(Data records)
# # # # # # #

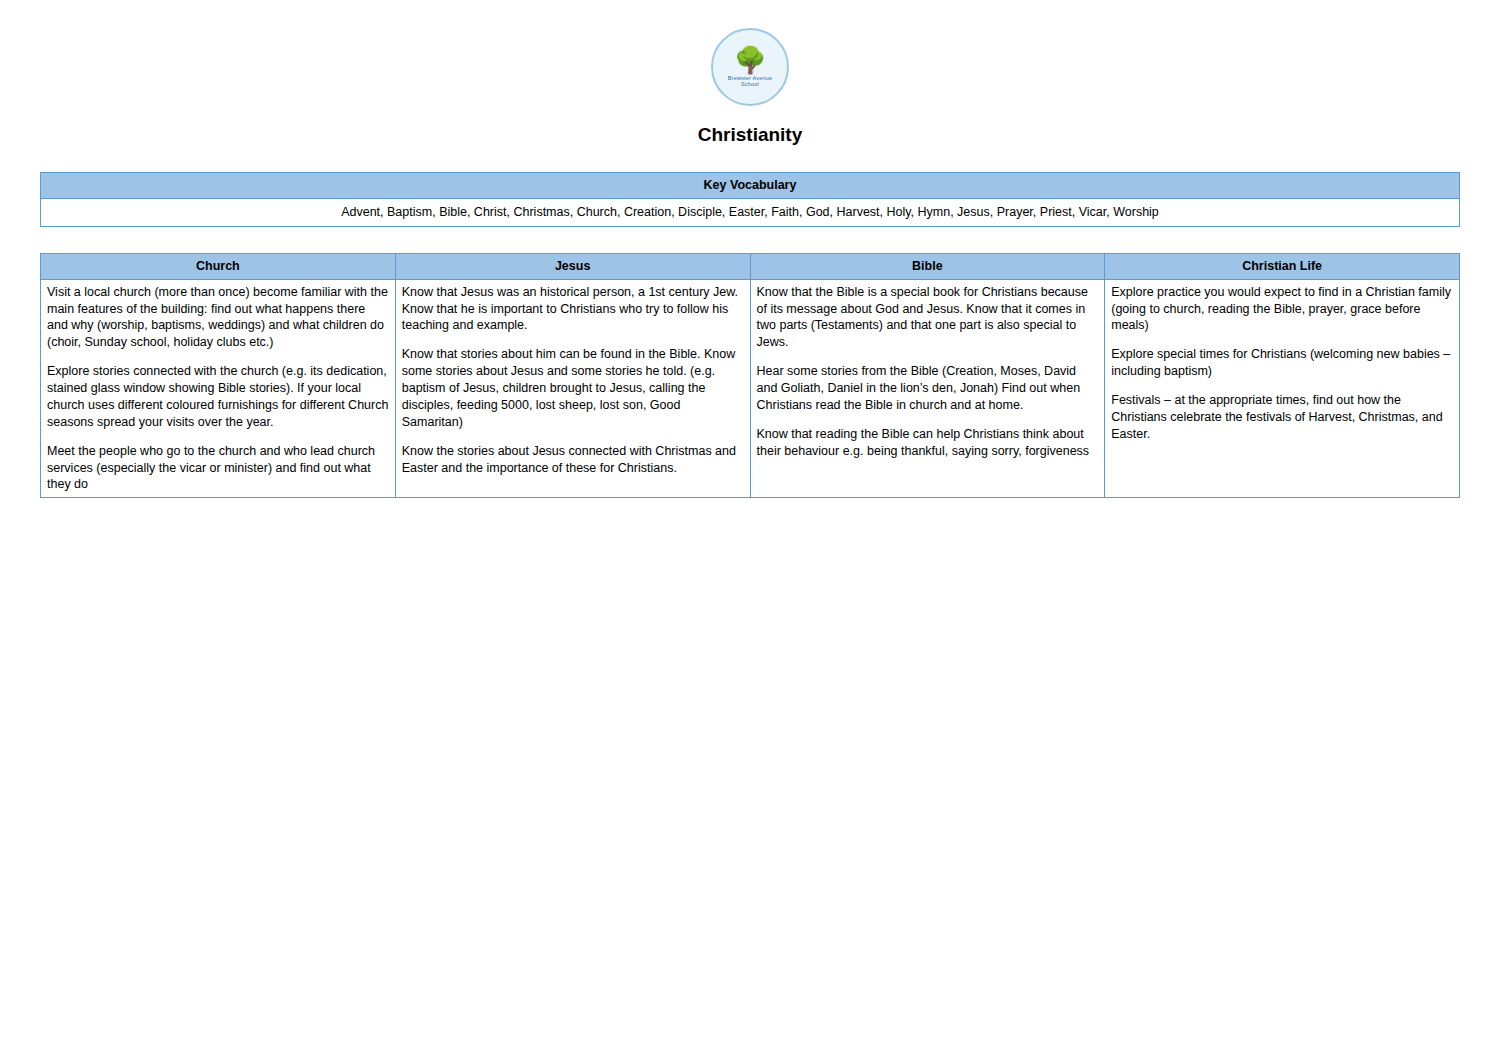🌳 Brewster Avenue
School
Christianity
| Key Vocabulary |
| --- |
| Advent, Baptism, Bible, Christ, Christmas, Church, Creation, Disciple, Easter, Faith, God, Harvest, Holy, Hymn, Jesus, Prayer, Priest, Vicar, Worship |
| Church | Jesus | Bible | Christian Life |
| --- | --- | --- | --- |
| Visit a local church (more than once) become familiar with the main features of the building: find out what happens there and why (worship, baptisms, weddings) and what children do (choir, Sunday school, holiday clubs etc.) Explore stories connected with the church (e.g. its dedication, stained glass window showing Bible stories). If your local church uses different coloured furnishings for different Church seasons spread your visits over the year. Meet the people who go to the church and who lead church services (especially the vicar or minister) and find out what they do | Know that Jesus was an historical person, a 1st century Jew. Know that he is important to Christians who try to follow his teaching and example. Know that stories about him can be found in the Bible. Know some stories about Jesus and some stories he told. (e.g. baptism of Jesus, children brought to Jesus, calling the disciples, feeding 5000, lost sheep, lost son, Good Samaritan) Know the stories about Jesus connected with Christmas and Easter and the importance of these for Christians. | Know that the Bible is a special book for Christians because of its message about God and Jesus. Know that it comes in two parts (Testaments) and that one part is also special to Jews. Hear some stories from the Bible (Creation, Moses, David and Goliath, Daniel in the lion’s den, Jonah) Find out when Christians read the Bible in church and at home. Know that reading the Bible can help Christians think about their behaviour e.g. being thankful, saying sorry, forgiveness | Explore practice you would expect to find in a Christian family (going to church, reading the Bible, prayer, grace before meals) Explore special times for Christians (welcoming new babies – including baptism) Festivals – at the appropriate times, find out how the Christians celebrate the festivals of Harvest, Christmas, and Easter. |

# # # # # # #

Leave the pictures aside and give every entry above again word for word.

🌳 Brewster Avenue
School
Christianity
| Key Vocabulary |
| --- |
| Advent, Baptism, Bible, Christ, Christmas, Church, Creation, Disciple, Easter, Faith, God, Harvest, Holy, Hymn, Jesus, Prayer, Priest, Vicar, Worship |
| Church | Jesus | Bible | Christian Life |
| --- | --- | --- | --- |
| Visit a local church (more than once) become familiar with the main features of the building: find out what happens there and why (worship, baptisms, weddings) and what children do (choir, Sunday school, holiday clubs etc.) Explore stories connected with the church (e.g. its dedication, stained glass window showing Bible stories). If your local church uses different coloured furnishings for different Church seasons spread your visits over the year. Meet the people who go to the church and who lead church services (especially the vicar or minister) and find out what they do | Know that Jesus was an historical person, a 1st century Jew. Know that he is important to Christians who try to follow his teaching and example. Know that stories about him can be found in the Bible. Know some stories about Jesus and some stories he told. (e.g. baptism of Jesus, children brought to Jesus, calling the disciples, feeding 5000, lost sheep, lost son, Good Samaritan) Know the stories about Jesus connected with Christmas and Easter and the importance of these for Christians. | Know that the Bible is a special book for Christians because of its message about God and Jesus. Know that it comes in two parts (Testaments) and that one part is also special to Jews. Hear some stories from the Bible (Creation, Moses, David and Goliath, Daniel in the lion’s den, Jonah) Find out when Christians read the Bible in church and at home. Know that reading the Bible can help Christians think about their behaviour e.g. being thankful, saying sorry, forgiveness | Explore practice you would expect to find in a Christian family (going to church, reading the Bible, prayer, grace before meals) Explore special times for Christians (welcoming new babies – including baptism) Festivals – at the appropriate times, find out how the Christians celebrate the festivals of Harvest, Christmas, and Easter. |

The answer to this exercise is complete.